Your answer must consist of the records exactly as given, with no pictures included.

** Opening Extracted records block **

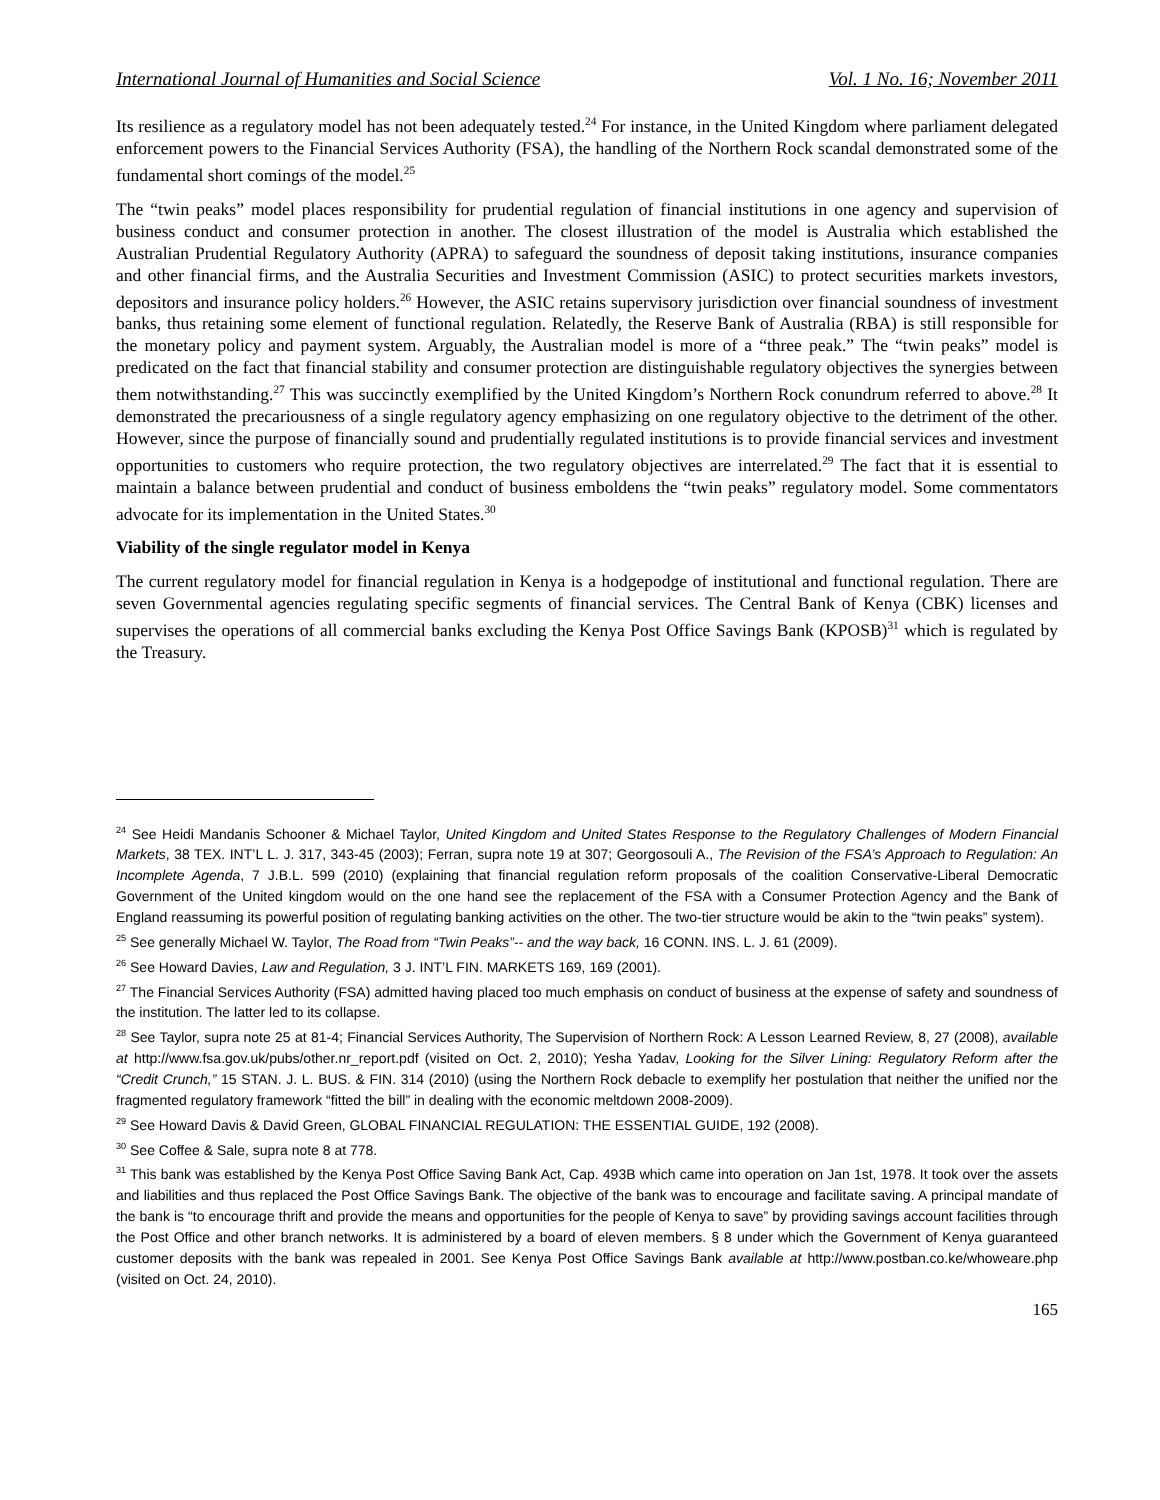International Journal of Humanities and Social Science Vol. 1 No. 16; November 2011
Its resilience as a regulatory model has not been adequately tested.<sup>24</sup> For instance, in the United Kingdom where parliament delegated enforcement powers to the Financial Services Authority (FSA), the handling of the Northern Rock scandal demonstrated some of the fundamental short comings of the model.<sup>25</sup>
The “twin peaks” model places responsibility for prudential regulation of financial institutions in one agency and supervision of business conduct and consumer protection in another. The closest illustration of the model is Australia which established the Australian Prudential Regulatory Authority (APRA) to safeguard the soundness of deposit taking institutions, insurance companies and other financial firms, and the Australia Securities and Investment Commission (ASIC) to protect securities markets investors, depositors and insurance policy holders.<sup>26</sup> However, the ASIC retains supervisory jurisdiction over financial soundness of investment banks, thus retaining some element of functional regulation. Relatedly, the Reserve Bank of Australia (RBA) is still responsible for the monetary policy and payment system. Arguably, the Australian model is more of a “three peak.” The “twin peaks” model is predicated on the fact that financial stability and consumer protection are distinguishable regulatory objectives the synergies between them notwithstanding.<sup>27</sup> This was succinctly exemplified by the United Kingdom’s Northern Rock conundrum referred to above.<sup>28</sup> It demonstrated the precariousness of a single regulatory agency emphasizing on one regulatory objective to the detriment of the other. However, since the purpose of financially sound and prudentially regulated institutions is to provide financial services and investment opportunities to customers who require protection, the two regulatory objectives are interrelated.<sup>29</sup> The fact that it is essential to maintain a balance between prudential and conduct of business emboldens the “twin peaks” regulatory model. Some commentators advocate for its implementation in the United States.<sup>30</sup>
Viability of the single regulator model in Kenya
The current regulatory model for financial regulation in Kenya is a hodgepodge of institutional and functional regulation. There are seven Governmental agencies regulating specific segments of financial services. The Central Bank of Kenya (CBK) licenses and supervises the operations of all commercial banks excluding the Kenya Post Office Savings Bank (KPOSB)<sup>31</sup> which is regulated by the Treasury.
<sup>24</sup> See Heidi Mandanis Schooner & Michael Taylor, United Kingdom and United States Response to the Regulatory Challenges of Modern Financial Markets, 38 TEX. INT’L L. J. 317, 343-45 (2003); Ferran, supra note 19 at 307; Georgosouli A., The Revision of the FSA’s Approach to Regulation: An Incomplete Agenda, 7 J.B.L. 599 (2010) (explaining that financial regulation reform proposals of the coalition Conservative-Liberal Democratic Government of the United kingdom would on the one hand see the replacement of the FSA with a Consumer Protection Agency and the Bank of England reassuming its powerful position of regulating banking activities on the other. The two-tier structure would be akin to the “twin peaks” system).
<sup>25</sup> See generally Michael W. Taylor, The Road from “Twin Peaks”-- and the way back, 16 CONN. INS. L. J. 61 (2009).
<sup>26</sup> See Howard Davies, Law and Regulation, 3 J. INT’L FIN. MARKETS 169, 169 (2001).
<sup>27</sup> The Financial Services Authority (FSA) admitted having placed too much emphasis on conduct of business at the expense of safety and soundness of the institution. The latter led to its collapse.
<sup>28</sup> See Taylor, supra note 25 at 81-4; Financial Services Authority, The Supervision of Northern Rock: A Lesson Learned Review, 8, 27 (2008), available at http://www.fsa.gov.uk/pubs/other.nr_report.pdf (visited on Oct. 2, 2010); Yesha Yadav, Looking for the Silver Lining: Regulatory Reform after the “Credit Crunch,” 15 STAN. J. L. BUS. & FIN. 314 (2010) (using the Northern Rock debacle to exemplify her postulation that neither the unified nor the fragmented regulatory framework “fitted the bill” in dealing with the economic meltdown 2008-2009).
<sup>29</sup> See Howard Davis & David Green, GLOBAL FINANCIAL REGULATION: THE ESSENTIAL GUIDE, 192 (2008).
<sup>30</sup> See Coffee & Sale, supra note 8 at 778.
<sup>31</sup> This bank was established by the Kenya Post Office Saving Bank Act, Cap. 493B which came into operation on Jan 1st, 1978. It took over the assets and liabilities and thus replaced the Post Office Savings Bank. The objective of the bank was to encourage and facilitate saving. A principal mandate of the bank is “to encourage thrift and provide the means and opportunities for the people of Kenya to save” by providing savings account facilities through the Post Office and other branch networks. It is administered by a board of eleven members. § 8 under which the Government of Kenya guaranteed customer deposits with the bank was repealed in 2001. See Kenya Post Office Savings Bank available at http://www.postban.co.ke/whoweare.php (visited on Oct. 24, 2010).
165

** Closing Extracted records block **

* **Written solution**:
International Journal of Humanities and Social Science Vol. 1 No. 16; November 2011
Its resilience as a regulatory model has not been adequately tested.<sup>24</sup> For instance, in the United Kingdom where parliament delegated enforcement powers to the Financial Services Authority (FSA), the handling of the Northern Rock scandal demonstrated some of the fundamental short comings of the model.<sup>25</sup>
The “twin peaks” model places responsibility for prudential regulation of financial institutions in one agency and supervision of business conduct and consumer protection in another. The closest illustration of the model is Australia which established the Australian Prudential Regulatory Authority (APRA) to safeguard the soundness of deposit taking institutions, insurance companies and other financial firms, and the Australia Securities and Investment Commission (ASIC) to protect securities markets investors, depositors and insurance policy holders.<sup>26</sup> However, the ASIC retains supervisory jurisdiction over financial soundness of investment banks, thus retaining some element of functional regulation. Relatedly, the Reserve Bank of Australia (RBA) is still responsible for the monetary policy and payment system. Arguably, the Australian model is more of a “three peak.” The “twin peaks” model is predicated on the fact that financial stability and consumer protection are distinguishable regulatory objectives the synergies between them notwithstanding.<sup>27</sup> This was succinctly exemplified by the United Kingdom’s Northern Rock conundrum referred to above.<sup>28</sup> It demonstrated the precariousness of a single regulatory agency emphasizing on one regulatory objective to the detriment of the other. However, since the purpose of financially sound and prudentially regulated institutions is to provide financial services and investment opportunities to customers who require protection, the two regulatory objectives are interrelated.<sup>29</sup> The fact that it is essential to maintain a balance between prudential and conduct of business emboldens the “twin peaks” regulatory model. Some commentators advocate for its implementation in the United States.<sup>30</sup>
Viability of the single regulator model in Kenya
The current regulatory model for financial regulation in Kenya is a hodgepodge of institutional and functional regulation. There are seven Governmental agencies regulating specific segments of financial services. The Central Bank of Kenya (CBK) licenses and supervises the operations of all commercial banks excluding the Kenya Post Office Savings Bank (KPOSB)<sup>31</sup> which is regulated by the Treasury.
<sup>24</sup> See Heidi Mandanis Schooner & Michael Taylor, United Kingdom and United States Response to the Regulatory Challenges of Modern Financial Markets, 38 TEX. INT’L L. J. 317, 343-45 (2003); Ferran, supra note 19 at 307; Georgosouli A., The Revision of the FSA’s Approach to Regulation: An Incomplete Agenda, 7 J.B.L. 599 (2010) (explaining that financial regulation reform proposals of the coalition Conservative-Liberal Democratic Government of the United kingdom would on the one hand see the replacement of the FSA with a Consumer Protection Agency and the Bank of England reassuming its powerful position of regulating banking activities on the other. The two-tier structure would be akin to the “twin peaks” system).
<sup>25</sup> See generally Michael W. Taylor, The Road from “Twin Peaks”-- and the way back, 16 CONN. INS. L. J. 61 (2009).
<sup>26</sup> See Howard Davies, Law and Regulation, 3 J. INT’L FIN. MARKETS 169, 169 (2001).
<sup>27</sup> The Financial Services Authority (FSA) admitted having placed too much emphasis on conduct of business at the expense of safety and soundness of the institution. The latter led to its collapse.
<sup>28</sup> See Taylor, supra note 25 at 81-4; Financial Services Authority, The Supervision of Northern Rock: A Lesson Learned Review, 8, 27 (2008), available at http://www.fsa.gov.uk/pubs/other.nr_report.pdf (visited on Oct. 2, 2010); Yesha Yadav, Looking for the Silver Lining: Regulatory Reform after the “Credit Crunch,” 15 STAN. J. L. BUS. & FIN. 314 (2010) (using the Northern Rock debacle to exemplify her postulation that neither the unified nor the fragmented regulatory framework “fitted the bill” in dealing with the economic meltdown 2008-2009).
<sup>29</sup> See Howard Davis & David Green, GLOBAL FINANCIAL REGULATION: THE ESSENTIAL GUIDE, 192 (2008).
<sup>30</sup> See Coffee & Sale, supra note 8 at 778.
<sup>31</sup> This bank was established by the Kenya Post Office Saving Bank Act, Cap. 493B which came into operation on Jan 1st, 1978. It took over the assets and liabilities and thus replaced the Post Office Savings Bank. The objective of the bank was to encourage and facilitate saving. A principal mandate of the bank is “to encourage thrift and provide the means and opportunities for the people of Kenya to save” by providing savings account facilities through the Post Office and other branch networks. It is administered by a board of eleven members. § 8 under which the Government of Kenya guaranteed customer deposits with the bank was repealed in 2001. See Kenya Post Office Savings Bank available at http://www.postban.co.ke/whoweare.php (visited on Oct. 24, 2010).
165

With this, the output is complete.